We Were Just Girls, In Between the Apples and Tomatoes
- yisarah

- Feb 8, 2024
- 4 min read
Updated: Mar 24, 2024
I could recognize the mop of messy brown curls from anywhere. It bobbed in and out of view as I weaved my way through the crowd of people strolling through the produce section. As I neared her, I slowed down, my nerves suddenly getting the best of me as my palms began to grow clammy. She was by herself, a shopping basket tucked into the crook of her arm. Her head subtly bobbed in time to whatever she was listening to in her earbuds. Five years ago, I would have been able to guess the song that was playing. I don’t have the slightest clue now.
Swallowing my nerves, I ambled up beside her, lightly tapping her on the shoulder. She turned, startled. Recognition lit across her face instantly, her lips turning upwards into a small smile. We both leaned in for a cordial hug. A quick squeeze, not lasting more than a couple of seconds. We weren’t allowed anything longer than that anymore.
“Hey—”
“How are –”
We started simultaneously, letting our thoughts dissolve into awkward giggles.
“You first,” I offered.
“How have you been?” She asked, fidgeting with the end of a curl. The first time I met her, her mess of hair just reached the middle of her back. The last time I saw her, it was cut short, barely passing her shoulders. It was now long again, the way it was five years ago.
“Good, good,” I smiled weakly. “I’ve just been working in the city since graduation. How, um, what about you? Didn’t you move back home?” She nodded and went on to summarize the past couple of months as if she was just catching me up after not seeing each other for a short while.
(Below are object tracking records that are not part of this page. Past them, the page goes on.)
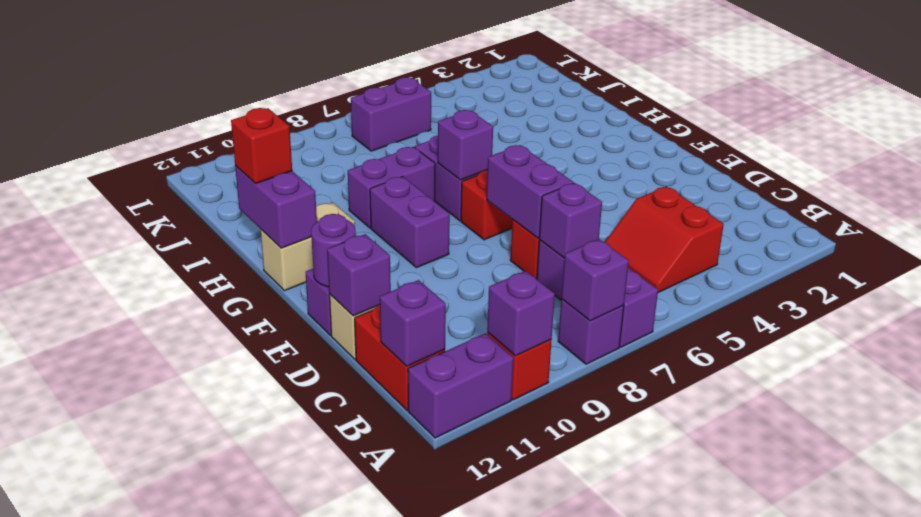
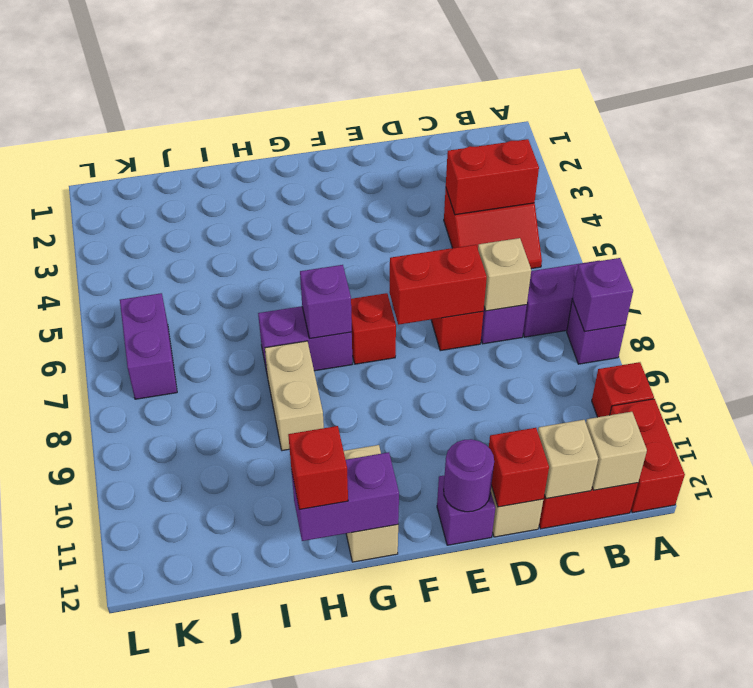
purple 1x1 brick [487,271,555,356] -> none
purple 1x2 brick [408,333,514,438] -> red 1x2 brick [610,399,685,513]
none -> red 1x2 brick [446,139,539,215]
purple 1x1 brick [380,280,446,366] -> tan 1x1 brick [586,412,647,490]
purple 1x1 brick [539,183,602,258] -> tan 1x1 brick [478,238,531,311]
none -> tan 1x1 brick [538,420,598,499]
purple 1x2 brick [487,145,573,238] -> red 1x2 brick [389,245,487,325]
purple 1x1 brick [327,234,391,316] -> red 1x1 brick [489,428,549,507]
purple 1x2 brick [370,176,450,268] -> none
purple 1x2 brick [348,147,435,228] -> tan 1x2 brick [265,341,324,451]

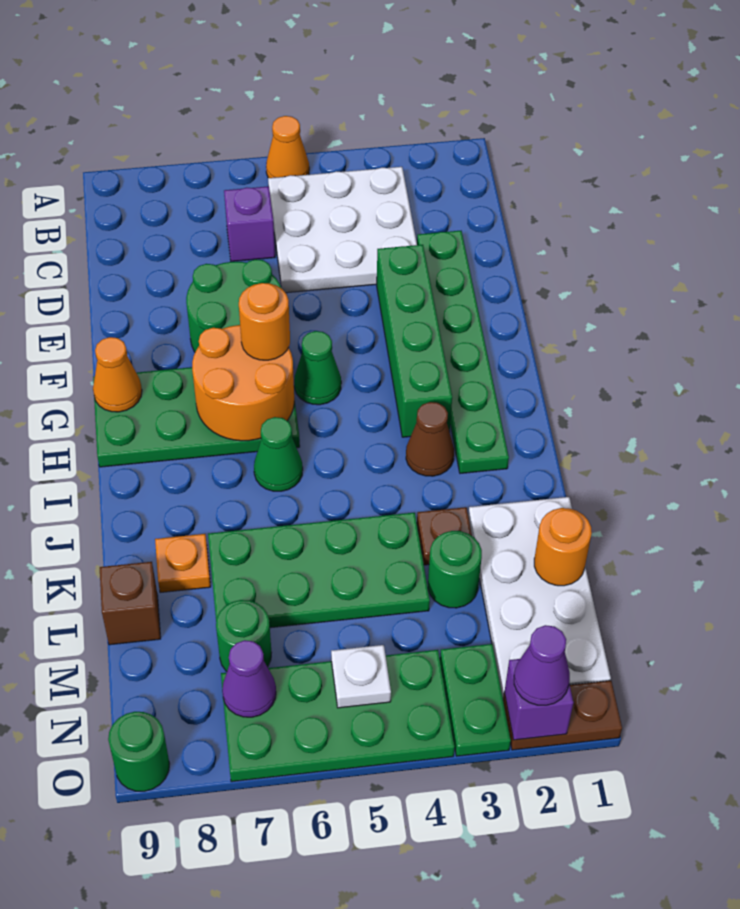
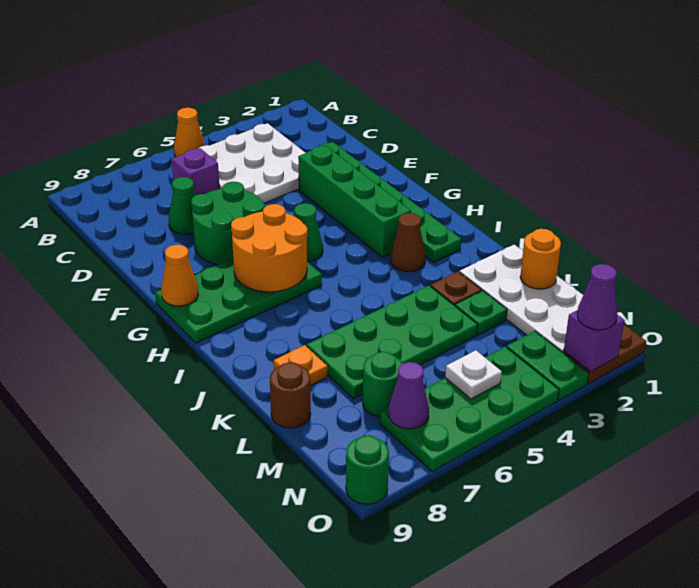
orange 1x1 round brick [239,283,290,360] -> none
green 1x1 cone [254,417,303,491] -> green 1x1 cone moved to [169,177,195,234]
green 1x1 round brick [428,531,482,608] -> green 1x1 plate [455,291,507,335]
brown 1x1 brick [100,562,161,645] -> brown 1x1 round brick [270,362,311,428]

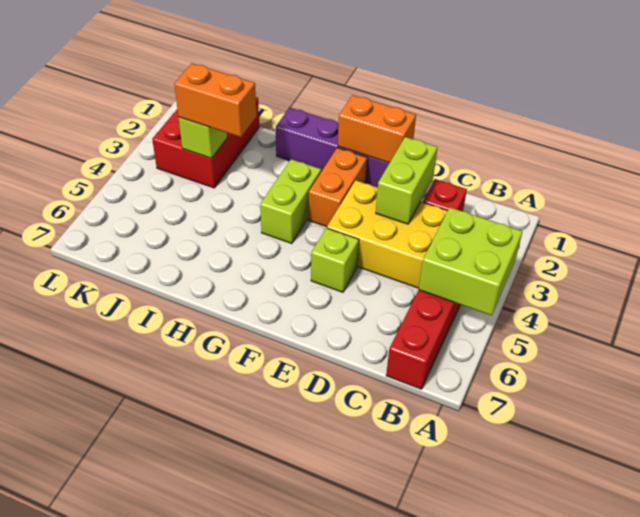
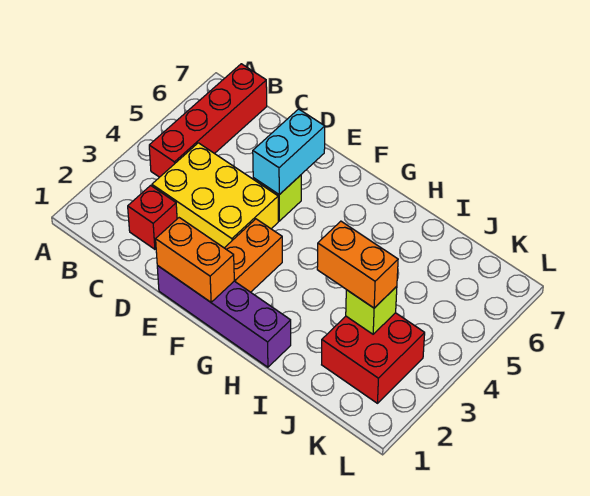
lime 2x2 brick [419,207,523,315] -> none
lime 1x2 brick [376,137,438,224] -> none
none -> cyan 1x2 brick [253,109,325,195]
lime 1x2 brick [260,159,321,244] -> none
red 2x3 brick [152,97,259,188] -> red 2x2 brick [322,313,425,403]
We both knew this wasn’t the case. This conversation wasn’t like a Mad Lib, only filling in a couple of blanks to paint the whole picture. We were working with a blank slate. A college-ruled sheet of paper--full, empty lines that traced the timeline of a friendship that didn’t even make it to my 21st birthday.
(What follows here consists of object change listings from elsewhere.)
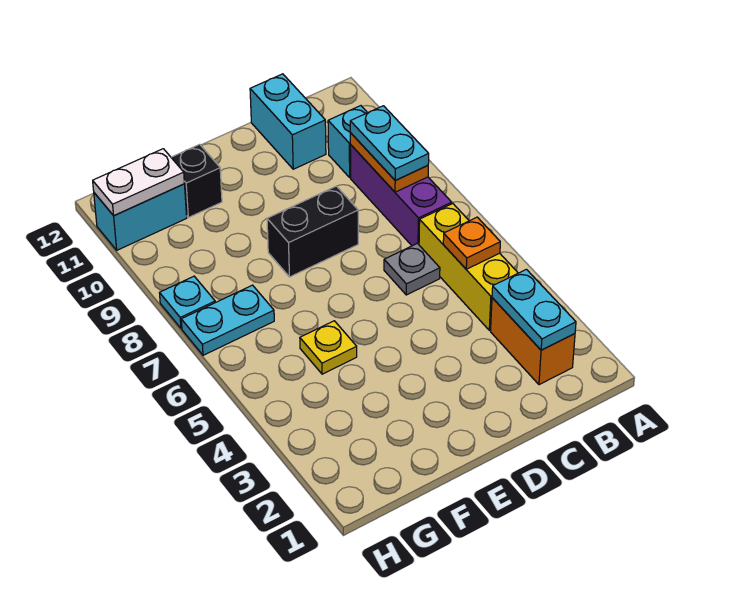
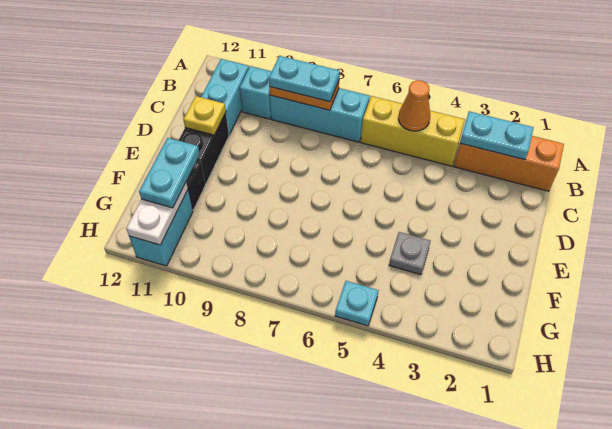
orange 1x2 brick [491,298,575,385] -> orange 1x3 brick [454,136,564,191]
orange 1x1 plate [443,217,500,269] -> orange 1x1 cone [398,80,430,131]
purple 1x3 brick [350,145,452,246] -> cyan 1x3 brick [270,88,370,142]
grey 1x1 plate [384,243,440,295] -> grey 1x1 plate moved to [389,232,431,275]
cyan 1x2 brick [250,74,326,169] -> cyan 1x2 brick turned to [201,59,249,135]
black 1x2 brick [267,186,358,277] -> black 1x2 brick moved to [178,113,229,184]
yellow 1x1 plate [300,321,357,374] -> yellow 1x1 plate moved to [183,96,226,135]
cyan 1x2 plate [181,285,274,355] -> cyan 1x2 plate moved to [139,138,200,208]
cyan 1x1 plate [160,276,215,328] -> cyan 1x1 plate moved to [335,281,379,326]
“… and I’m staying with a friend, just until Sunday. I fly back home Monday morning,” She finished saying. She adjusted the basket on her arm, switching it from the left to the right side.
“Oh, nice! That sounds fun. It’s weird being back in the city, huh?” I hated this. It was the most painful small talk. Exchanging pleasantries as if I was just meeting her. Afraid to make eye contact, as if we once hadn’t told each other every secret we had. As if we once hadn’t sat on a bench at midnight, sobbing to each other because we knew our friendship had run its course. As if there wasn’t a point in our lives where people would ask us where the other was if we showed up alone. As if she hadn’t held me as I cried over a boy I don’t even remember, as if we hadn’t hit tennis balls at a football field goal at 1 AM just because we were both angry at the world.
“Yeah, it definitely is,” She said. “Definitely weird. Um, I actually have to go, I’m meeting someone soon…” she trailed off, checking the time on her phone. It was new. Of course, it was new. It had been three years since I had last seen her, really. We used to get bored and trade phones, starting conversations with random people we didn’t know just for the fun of it. Once we got fed up with that, we would trade back and deal with the consequences of the unsolicited conversations with the respective contacts on our own devices.
“Of course. Go, go,” I shooed my hand as if I were also in a rush to get someplace. She didn’t know that I was just taking a walk and happened to stumble into the grocery store because that’s where I often find myself wandering nowadays. Up and down each aisle, not looking to buy anything, but enjoying my music and watching strangers live their lives. It’s not something I did four years ago.
She gave me a small wave and headed towards the cereal aisle. I stared at her retreating back, my hand still limply hovering in the air in what was a wave goodbye. A sour feeling filled my stomach. I knew what it was like to unexpectedly run into someone you weren’t prepared to see. An ex-partner leaves you reeling, rendering you nauseous for the rest of the day. You can’t think straight; all you want to do is kiss them. With her, it was less dread and more regret. I wanted to chase her down and tell her everything she missed. Hey, I ran my first half marathon. And my second, and my third. I fell in love. He broke my heart. I have a new favorite book, a new favorite song, a new favorite movie. Did you see what that person posted the other day? You would’ve laughed so hard.
With a past lover, you know what went wrong. I could pinpoint the exact beginning and end of our story. With her, I can recall the moment we met with clarity like it happened minutes ago. But where we ended? Why we ended? It’s a fog. There were a couple of moments, and then more, and then there was this space between us and neither one of us could figure out how to navigate around or through it back to each other. With previous relationships, I would beg to go back because there were so many things I would do differently to try and fix us. With her, I don’t think there is anything I could have done to keep us. We can never go back, not really. I know that now. I tuck her into a shelf in the back of my mind and keep her there.
I check the time on my watch. 12:45 PM. Time to go back to work. With one last glance at the tangle of curly hair in the line for the register, I leave the grocery store.